_Your goal_: Gather every line of the entries that includes the word "canale".

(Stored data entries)
════════════════════

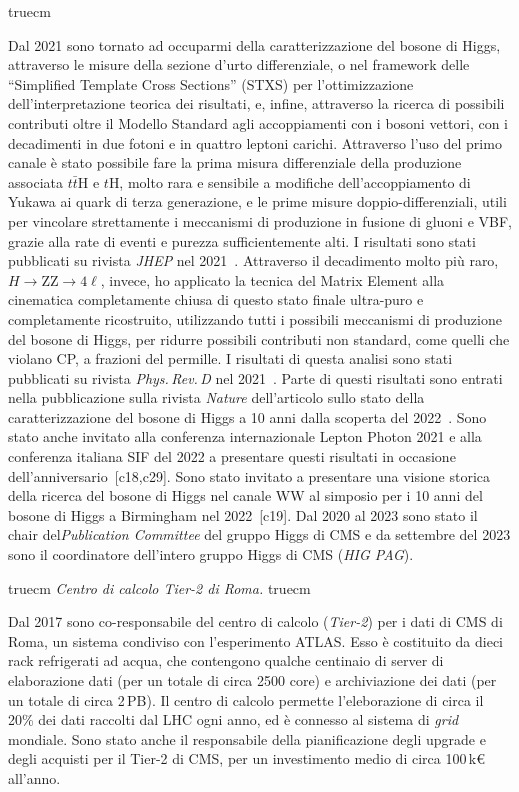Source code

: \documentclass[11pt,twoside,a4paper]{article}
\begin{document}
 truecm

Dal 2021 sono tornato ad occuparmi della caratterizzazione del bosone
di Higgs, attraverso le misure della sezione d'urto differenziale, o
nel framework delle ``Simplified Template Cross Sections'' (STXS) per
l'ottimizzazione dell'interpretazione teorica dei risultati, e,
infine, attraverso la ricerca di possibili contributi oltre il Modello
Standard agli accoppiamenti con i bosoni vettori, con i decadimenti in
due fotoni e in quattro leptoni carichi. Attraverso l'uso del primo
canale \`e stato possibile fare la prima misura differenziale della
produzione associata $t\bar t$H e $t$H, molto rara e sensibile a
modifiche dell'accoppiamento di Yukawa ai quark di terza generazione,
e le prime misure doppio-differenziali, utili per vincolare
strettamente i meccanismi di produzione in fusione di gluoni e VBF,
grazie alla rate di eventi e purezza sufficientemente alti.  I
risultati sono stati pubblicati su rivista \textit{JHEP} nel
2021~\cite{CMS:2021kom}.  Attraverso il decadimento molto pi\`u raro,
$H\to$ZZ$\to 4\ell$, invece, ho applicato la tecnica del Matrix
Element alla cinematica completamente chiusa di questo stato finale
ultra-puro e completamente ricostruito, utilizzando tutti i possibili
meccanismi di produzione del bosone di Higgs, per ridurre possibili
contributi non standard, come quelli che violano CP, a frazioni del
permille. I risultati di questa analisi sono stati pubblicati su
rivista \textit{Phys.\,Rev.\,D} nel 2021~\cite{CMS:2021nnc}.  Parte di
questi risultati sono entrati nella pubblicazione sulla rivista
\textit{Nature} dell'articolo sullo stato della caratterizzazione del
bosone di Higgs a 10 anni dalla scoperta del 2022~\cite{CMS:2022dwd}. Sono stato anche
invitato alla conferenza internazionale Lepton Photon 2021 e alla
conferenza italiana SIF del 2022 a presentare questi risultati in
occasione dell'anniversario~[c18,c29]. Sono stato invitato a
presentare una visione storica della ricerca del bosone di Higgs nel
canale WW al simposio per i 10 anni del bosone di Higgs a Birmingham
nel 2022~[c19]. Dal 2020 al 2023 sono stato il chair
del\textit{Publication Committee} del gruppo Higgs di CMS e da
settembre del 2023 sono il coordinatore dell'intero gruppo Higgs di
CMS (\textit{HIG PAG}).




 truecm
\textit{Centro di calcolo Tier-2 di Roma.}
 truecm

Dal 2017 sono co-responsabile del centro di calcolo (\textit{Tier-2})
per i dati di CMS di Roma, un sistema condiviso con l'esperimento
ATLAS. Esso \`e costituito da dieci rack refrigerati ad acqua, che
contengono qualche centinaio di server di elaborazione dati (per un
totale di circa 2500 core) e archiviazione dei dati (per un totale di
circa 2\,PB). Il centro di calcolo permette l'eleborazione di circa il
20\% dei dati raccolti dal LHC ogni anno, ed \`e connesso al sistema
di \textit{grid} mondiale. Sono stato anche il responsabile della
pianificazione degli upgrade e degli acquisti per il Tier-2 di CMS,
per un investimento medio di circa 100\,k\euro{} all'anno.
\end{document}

════════════════════

_Final answer_:
canale \`e stato possibile fare la prima misura differenziale della
canale WW al simposio per i 10 anni del bosone di Higgs a Birmingham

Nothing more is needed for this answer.